§ YOUR GOAL: Without the pictures, set down every record below exactly as it reads.

Start of RECORD EXTRACTS

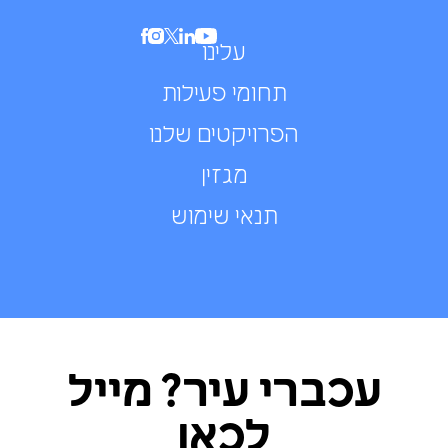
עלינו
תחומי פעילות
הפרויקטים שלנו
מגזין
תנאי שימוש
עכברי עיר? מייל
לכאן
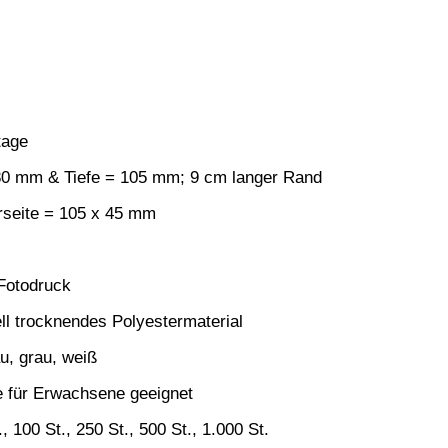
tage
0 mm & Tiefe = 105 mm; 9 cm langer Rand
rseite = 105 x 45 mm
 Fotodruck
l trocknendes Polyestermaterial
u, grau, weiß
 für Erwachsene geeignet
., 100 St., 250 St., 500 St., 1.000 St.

End of RECORD EXTRACTS

§ RESPONSE AREA:
עלינו
תחומי פעילות
הפרויקטים שלנו
מגזין
תנאי שימוש
עכברי עיר? מייל
לכאן
tage
0 mm & Tiefe = 105 mm; 9 cm langer Rand
rseite = 105 x 45 mm
 Fotodruck
l trocknendes Polyestermaterial
u, grau, weiß
 für Erwachsene geeignet
., 100 St., 250 St., 500 St., 1.000 St.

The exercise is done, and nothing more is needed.